What a blast! The Stanley Cup Final is here and southern Nevada is going puck crazy for their new hometown darlings, the Vegas Golden Knights.
Not since the days of Jerry Tarkanian and his NCAA national basketball champion UNLV Rebels has this town been so wrapped up in a local sports team, with viewing parties throughout the valley finding standing-room only crowds.
But can the Golden Knights actually take down a Washington Capitals club that also owns zero – as in absolutely none – victories in the NHL championship series? We’re not talking about titles, I mean winning any single game.
Since Game 1 occurred after publication date, the result is unavailable. So for a preview, we searched for answers from someone with intimate knowledge of both franchises, who knows what it’s like to be a Stanley Cup champion.

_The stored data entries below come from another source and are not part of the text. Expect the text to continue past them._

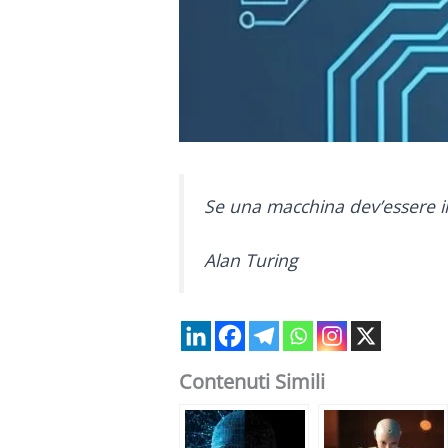
Se una macchina dev’essere inf
Alan Turing
Contenuti Simili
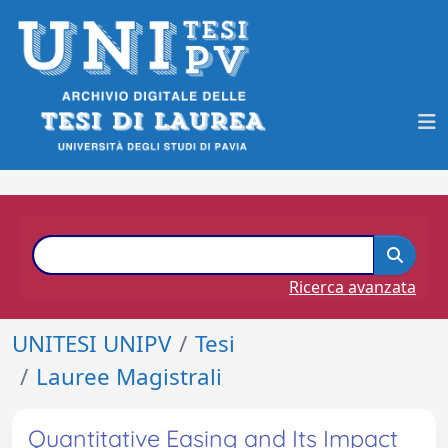
Ricerca avanzata
UNITESI UNIPV
Tesi
Lauree Magistrali
Quantitative Easing and Its Impact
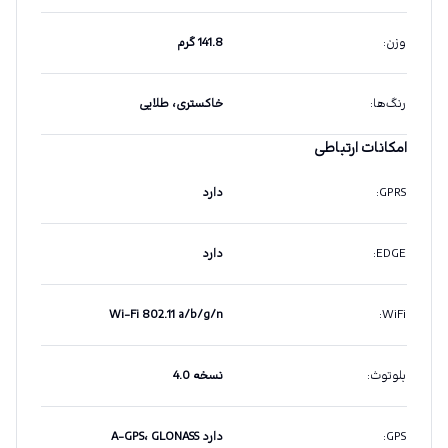
وزن
:
141.8 گرم
رنگ‌ها
:
خاکستری، طلایی
امکانات ارتباطی
GPRS
:
دارد
EDGE
:
دارد
Wi-Fi 802.11 a/b/g/n
:
WiFi
بلوتوث
:
نسخه 4.0
GPS
:
دارد A-GPS، GLONASS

I found such a person in former National League goaltender Bill Ranford, who won Cups with the Edmonton Oilers (once as a starter, ironically, in 1990, the year of Tark’s UNLV crown).
Ranford later became the Caps’ backup to Olaf “Godzilla” Kolzig when D.C. made its only previous Final appearance in the franchise’s 44-year history in 1998 and Detroit swept them. He now serves as the long-time goaltending coach for “my” Los Angeles Kings, winning two more etchings on the Cup by mentoring Jonathan Quick.
So which goalie between Vegas’ star Marc-Andre Fleury and the Caps’ Braden Holtby holds the advantage? It may not be obvious to VGK fans.
“It was real important, because of his style of play, to be aware about the wear and tear on his body,” said Ranford regarding Quick, who missed most of last season. “It took two-thirds of the season off to get healthy again.”
Ranford then drew a parallel to Holtby, who was lifted (aka, benched) over much of March and April, with backup Philipp Grubauer even starting several contests early in the playoffs.
Caps coach Barry Trotz took a chance by resting Holtby, but now has him playing at near-peak form entering the Final.
It’s a lot better than coaches running their goalies into the ground then quickly faltering in the playoffs, like Toronto’s Mike Babcock, Boston’s Bruce Cassidy and Winnipeg’s Paul Maurice, among others.
“Rehab is now more important than ever,” added Ranford. “With Quick, his problems are chronic and will last the rest of his career. So, it’s important when we move our rehab center to the Toyota Center (where the team practices) since the (NBA Los Angeles) Lakers are moving out. It’s a positive that we stay on top of things without needing to go off-site.”
This is an advantage he gives to Fleury. Despite all of the work, effort and energy the “Flower” has exhausted through three rounds, the Knights’ 12-3 record through the Western Conference gave the club substantially more rest than their opponents.
The last time Vegas played was May 20, meaning more than a week off, while the Caps get four days off, yet had to travel twice (home to D.C. from Tampa, then cross-country to Nevada).
“It’s just a matter of maintenance every day and warming up properly.”
Ranford also likes Fleury’s “calm demeanor” in the net, noting how San Jose’s Martin Jones is also successful for his mental processes.
It’s something Holtby has rediscovered in posting two straight shutouts to upend the Tampa Bay Lightning – his first and only ones of the entire season.
As for scouting, Ranford thinks Vegas is much harder to analyze because of the team’s depth.
“Before every game, we go over the opposing goalie with our forwards,” he added. “But we also talk to our goalies about opposing shooters. We talk about awareness on guys who like to shoot a lot, or who shoot from anywhere. It’s not like in basketball where guys like to only shoot from a certain shot. It’s more about the tendencies of the shooters.”
For example, Capitals all-star Alex Ovechkin is well-known for “his spot” to the faceoff dot to a goalie’s right side, especially on the power play.
The Golden Knights, he believes, are more difficult to figure out.
“Vegas is a team that puts a lot of pucks toward (goal) – they shoot from anywhere,” he added. “They have high-end shooters who can score from anywhere on the ice.”
Of course, a goalie can only be as successful as the help he gets from his defensemen.
“I think it was Game 3 against the Knights when we went to double-overtime,” Ranford said. “We played 90 minutes and only took 30 official shots. That’s helping your goaltender.”
Two of Vegas’ three postseason losses came in contests when they took too many penalties and were drilled on the power play.
Should they keep away from D.C. enforcer Tom Wilson and maintain a high-tempo skating scenario, most media commentators – including all four regulars on The NHL Network – we predict Vegas will hoist the Stanley Cup.
As for “our” Golden Knights, we hope they did so in Game 1, igniting their championship run.